As the graph above shows, the weekly average concurrent user number steadily declined in September as Hyperion didn't engage with EVE players. But are the numbers as bad as they appear? Taking into account the typical seasonal effects, I don't think so.
I have the full set of weekly ACU numbers from Chribba's EVE-Offline.net going back to March 2006. The data isn't as good as CCP's in-house data due to server issues and API server downtimes, but EVE-Offline.net is the best available source for this type of data. When I convert the weekly ACU numbers into monthly ACU numbers and compare the changes from August to September for the years 2007 to 2013, the average decline in ACU is 4.3%. The decline this year from August to September was 5.1%. While the decline was steeper than the historical average, Hyperion still outperformed the same period last year, when the Odyssey expansion witnessed a drop in monthly ACU of 7.9%.
Oceanus is the first of the small releases that actually saw a greater number of players logged in at the end of the period than at the launch. But I don't think that had as much to do with the content of the patch as much as the news that came out in October. The day after Oceanus launched, CCP Greyscale published his dev blog on the long-distance travel changes. While the player base debated the proposal, CCP Seagull's keynote presentation at EVE Vegas got people talking. Well, that and the prospect of tech 3 destroyers. Of course, the end of October and first weekend of November saw mass movements of jump-capable ships all across New Eden as pilots raced to pre-position ships ahead of the jump drive nerf.
Was the increase in player activity as impressive as the 15.6% increase in ACU from the week of 22-28 September to the week of 27 October - 2 November appears? Not really. The change in the monthly ACU only increased 3.4% from September to October.

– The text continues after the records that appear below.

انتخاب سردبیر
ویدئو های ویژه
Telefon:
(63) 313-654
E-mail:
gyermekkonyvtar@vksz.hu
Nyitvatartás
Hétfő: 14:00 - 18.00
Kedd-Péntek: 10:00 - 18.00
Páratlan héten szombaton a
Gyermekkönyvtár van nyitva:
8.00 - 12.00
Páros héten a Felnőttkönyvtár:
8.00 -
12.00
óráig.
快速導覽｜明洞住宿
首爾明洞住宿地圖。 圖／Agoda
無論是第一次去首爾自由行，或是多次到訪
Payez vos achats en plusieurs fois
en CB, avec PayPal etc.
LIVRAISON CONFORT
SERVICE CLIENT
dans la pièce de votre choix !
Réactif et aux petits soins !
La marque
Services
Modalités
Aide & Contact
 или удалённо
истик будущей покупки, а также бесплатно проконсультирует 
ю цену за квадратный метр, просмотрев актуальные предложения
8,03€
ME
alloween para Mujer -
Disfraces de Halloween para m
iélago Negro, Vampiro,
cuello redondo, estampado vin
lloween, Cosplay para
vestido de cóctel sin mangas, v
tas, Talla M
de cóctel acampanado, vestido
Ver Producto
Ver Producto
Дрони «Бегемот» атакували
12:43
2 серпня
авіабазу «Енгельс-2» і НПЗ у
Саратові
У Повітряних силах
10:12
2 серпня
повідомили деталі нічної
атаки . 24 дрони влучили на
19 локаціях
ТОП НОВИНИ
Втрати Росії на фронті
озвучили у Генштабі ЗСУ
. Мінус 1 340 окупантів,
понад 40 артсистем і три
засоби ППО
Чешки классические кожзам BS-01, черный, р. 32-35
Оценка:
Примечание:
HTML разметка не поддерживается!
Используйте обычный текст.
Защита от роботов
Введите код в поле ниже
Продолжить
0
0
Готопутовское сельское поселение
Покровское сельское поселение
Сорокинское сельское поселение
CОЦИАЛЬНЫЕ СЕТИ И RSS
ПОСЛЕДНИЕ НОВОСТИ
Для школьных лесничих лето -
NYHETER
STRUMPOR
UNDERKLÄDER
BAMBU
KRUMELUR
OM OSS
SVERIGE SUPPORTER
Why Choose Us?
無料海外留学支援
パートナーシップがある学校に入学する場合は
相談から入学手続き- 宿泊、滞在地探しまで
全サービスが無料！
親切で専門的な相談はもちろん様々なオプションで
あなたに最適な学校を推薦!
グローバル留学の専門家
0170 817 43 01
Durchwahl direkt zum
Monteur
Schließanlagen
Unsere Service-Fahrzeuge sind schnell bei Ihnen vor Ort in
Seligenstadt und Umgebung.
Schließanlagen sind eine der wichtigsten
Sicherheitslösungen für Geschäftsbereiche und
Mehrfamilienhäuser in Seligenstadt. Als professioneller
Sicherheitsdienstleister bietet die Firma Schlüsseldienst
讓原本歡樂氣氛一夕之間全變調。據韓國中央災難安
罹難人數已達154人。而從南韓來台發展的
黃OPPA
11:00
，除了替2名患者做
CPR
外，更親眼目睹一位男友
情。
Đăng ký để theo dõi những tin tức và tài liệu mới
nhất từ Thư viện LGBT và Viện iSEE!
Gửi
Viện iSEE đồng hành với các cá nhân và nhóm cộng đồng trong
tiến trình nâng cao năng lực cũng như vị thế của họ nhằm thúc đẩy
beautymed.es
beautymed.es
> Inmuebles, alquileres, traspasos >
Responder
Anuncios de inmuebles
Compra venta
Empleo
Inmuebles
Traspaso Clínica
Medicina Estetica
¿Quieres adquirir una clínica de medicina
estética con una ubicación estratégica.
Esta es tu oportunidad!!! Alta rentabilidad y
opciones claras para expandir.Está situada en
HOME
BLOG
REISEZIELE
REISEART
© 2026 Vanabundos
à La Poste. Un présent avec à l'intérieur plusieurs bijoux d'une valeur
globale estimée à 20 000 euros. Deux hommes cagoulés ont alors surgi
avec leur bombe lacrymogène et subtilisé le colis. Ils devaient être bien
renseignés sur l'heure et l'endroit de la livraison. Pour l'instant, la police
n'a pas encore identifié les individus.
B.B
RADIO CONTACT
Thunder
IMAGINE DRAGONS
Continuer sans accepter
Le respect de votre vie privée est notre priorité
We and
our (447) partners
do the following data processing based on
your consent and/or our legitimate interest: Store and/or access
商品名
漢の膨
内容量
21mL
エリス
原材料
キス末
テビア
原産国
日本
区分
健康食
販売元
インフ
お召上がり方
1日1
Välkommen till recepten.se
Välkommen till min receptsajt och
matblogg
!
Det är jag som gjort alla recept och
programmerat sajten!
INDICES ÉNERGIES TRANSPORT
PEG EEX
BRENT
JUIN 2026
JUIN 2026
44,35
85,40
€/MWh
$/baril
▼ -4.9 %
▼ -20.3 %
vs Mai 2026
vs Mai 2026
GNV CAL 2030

Of course, the average increase in monthly ACU between the two months from 2007-2013 was only 1.2%, so Oceanus outperformed the average. The patch also outperformed Odyssey during the same time period, as Odyssey only saw an ACU increase between September 2013 and October 2013 of 2.9%.
I don't want to say that EVE is in great shape, because in a year-over-year comparison of October 2013 and October 2014, the monthly ACU dropped 12.7%. But comparing the weekly ACU between the first week of September and the last week of October, the ACU has increased 4.1%. But winter is coming and EVE historically sees an increase in player activity during this season. Who knows? Perhaps the ACU will even get back to June 2014 levels by the end of the year.